Нам прислали пехотных офицеров, занявших места взводных и полуротных командиров. В строевом отношении роту принял поручик Костандов, но и наш командир капитан Шаколи остался с нами. После короткой молитвы мы отправились на вокзал и погрузились в поданный состав. Долго ждали отправки — оказалось, что машинист не хочет нас везти, так как «Викжель» (Всероссийский исполнительный комитет железнодорожников) держит нейтралитет. Донское командование занялось уговорами. Пользуясь темнотой, машинист скрылся. Тогда капитан Шаколи вызвал юнкеров путейцев и технологов, отбывавших летнюю практику машинистами. Вызвались юнкера Раскин и Ф. Эти машинисты долго потом обслуживали наш состав. Юнкер же Р. получил пожизненное прозвище «Викжель».

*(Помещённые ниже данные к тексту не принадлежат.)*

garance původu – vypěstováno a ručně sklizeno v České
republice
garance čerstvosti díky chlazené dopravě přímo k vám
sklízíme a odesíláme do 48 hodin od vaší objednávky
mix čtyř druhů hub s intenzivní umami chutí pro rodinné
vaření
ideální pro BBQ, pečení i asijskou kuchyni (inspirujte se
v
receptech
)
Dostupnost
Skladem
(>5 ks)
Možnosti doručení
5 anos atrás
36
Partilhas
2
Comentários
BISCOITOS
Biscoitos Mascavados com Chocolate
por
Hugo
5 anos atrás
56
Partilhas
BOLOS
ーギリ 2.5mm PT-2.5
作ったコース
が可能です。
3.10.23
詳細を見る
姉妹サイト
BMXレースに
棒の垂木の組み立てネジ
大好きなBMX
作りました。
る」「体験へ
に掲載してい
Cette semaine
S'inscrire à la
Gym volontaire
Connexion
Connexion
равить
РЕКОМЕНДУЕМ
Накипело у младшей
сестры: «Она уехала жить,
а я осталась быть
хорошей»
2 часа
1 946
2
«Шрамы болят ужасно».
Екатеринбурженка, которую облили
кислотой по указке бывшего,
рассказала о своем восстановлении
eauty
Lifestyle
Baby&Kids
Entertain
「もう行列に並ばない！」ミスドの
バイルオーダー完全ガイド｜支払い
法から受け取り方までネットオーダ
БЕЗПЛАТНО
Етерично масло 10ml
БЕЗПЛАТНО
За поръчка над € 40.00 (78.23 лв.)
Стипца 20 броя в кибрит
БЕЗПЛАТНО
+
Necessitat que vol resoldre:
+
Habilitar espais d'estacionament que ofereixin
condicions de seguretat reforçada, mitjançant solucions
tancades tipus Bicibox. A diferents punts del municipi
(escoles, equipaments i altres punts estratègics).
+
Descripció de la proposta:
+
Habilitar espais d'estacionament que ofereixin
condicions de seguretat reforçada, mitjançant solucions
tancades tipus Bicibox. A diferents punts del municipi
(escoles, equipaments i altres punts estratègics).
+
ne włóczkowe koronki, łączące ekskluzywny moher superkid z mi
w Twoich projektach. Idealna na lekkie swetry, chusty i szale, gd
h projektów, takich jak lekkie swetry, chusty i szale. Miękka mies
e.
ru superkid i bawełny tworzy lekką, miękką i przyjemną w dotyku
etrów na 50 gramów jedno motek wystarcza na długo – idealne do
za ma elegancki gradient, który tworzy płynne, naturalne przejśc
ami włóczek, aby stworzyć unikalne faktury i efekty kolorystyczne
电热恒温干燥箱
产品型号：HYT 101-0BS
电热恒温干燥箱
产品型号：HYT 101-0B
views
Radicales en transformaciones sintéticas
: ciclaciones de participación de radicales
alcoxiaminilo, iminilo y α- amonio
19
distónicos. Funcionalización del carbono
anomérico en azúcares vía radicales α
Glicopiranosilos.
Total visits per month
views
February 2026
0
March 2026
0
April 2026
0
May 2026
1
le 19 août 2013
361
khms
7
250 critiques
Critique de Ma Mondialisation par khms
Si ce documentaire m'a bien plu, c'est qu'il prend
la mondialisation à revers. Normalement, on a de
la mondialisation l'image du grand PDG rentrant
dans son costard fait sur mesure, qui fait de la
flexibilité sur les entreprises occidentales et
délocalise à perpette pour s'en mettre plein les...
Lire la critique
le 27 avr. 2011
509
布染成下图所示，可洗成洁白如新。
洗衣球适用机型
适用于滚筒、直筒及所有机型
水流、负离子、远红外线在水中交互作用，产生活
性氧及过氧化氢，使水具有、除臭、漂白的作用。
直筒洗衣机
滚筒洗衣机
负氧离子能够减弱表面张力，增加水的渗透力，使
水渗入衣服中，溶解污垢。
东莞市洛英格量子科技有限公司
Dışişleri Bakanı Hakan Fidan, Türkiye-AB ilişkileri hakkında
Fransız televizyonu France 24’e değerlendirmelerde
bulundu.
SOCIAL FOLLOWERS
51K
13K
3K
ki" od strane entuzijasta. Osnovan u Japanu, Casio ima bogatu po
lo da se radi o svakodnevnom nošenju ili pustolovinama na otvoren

Поздно ночью, в полной темноте двинулся в путь наш эшелон. Грязные, холодные товарные вагоны тускло освещались свечами. Неопытные машинисты «дергали состав» и вели его медленной скоростью, ожидая попыток вызвать крушение. Казалось — все кругом враждебно, а впереди ждут нас потерпевшие неудачу наши немногочисленные соратники.
Настроение поддерживалось несмолкаемыми песнями, связывающими нас со славным прошлым. Оно обязывало нас двигаться по выбранному пути. Продрогшие и сонные, прибыли мы на станцию. Кизитеринку. Все помещения ее были наполнены вповалку спавшими юнкерами и кадетами. Люди настолько утомились, что не чувствовали, когда проходившие наступали им на тело. После неудач настроение у них было неважное. Я спросил про знакомого юнкера-павловца. Ответили — убит.
Опасаясь ночного нападения, капитан Шаколи «заблиндировал» шпалами открытую платформу и приспособил ее для пулеметов. Юнкера на руках выдвинули это сооружение на линию заставы.
С рассветом первая рота юнкеров-константиновцев повела наступление на город Нахичевань правее железной дороги. Навстречу ей вышли густые цепи большевиков-матросов и рабочих. Их поддерживала судовая артиллерия с Дона. 8-й Константиновская и 4-й Михайловский взводы залегли на линии окраинных огородов станицы Александровской, прикрывая станицу и станцию.
Обойденная с флангов, 1-я полурота отошла к станице, и до темноты мы пролежали под сильным огнем, неся потеря. Ночью огонь прекратился, и, выставив охранение, мы отошли на станцию.
На другой день в наступление пошла 2-я полурота. Командир 3-го взвода поручик 146-го Каспийского полка Харламов вызвал охотников обнаружить противника. Вызвалось трое. Только что мы поднялись на ближайший гребень возвышенности, как увидели подымающуюся нам навстречу густую цепь. Редко выделялись черные фигуры матросов и рабочих. Мы легли на землю и открыли огонь. На наше счастье — красные сделали тоже.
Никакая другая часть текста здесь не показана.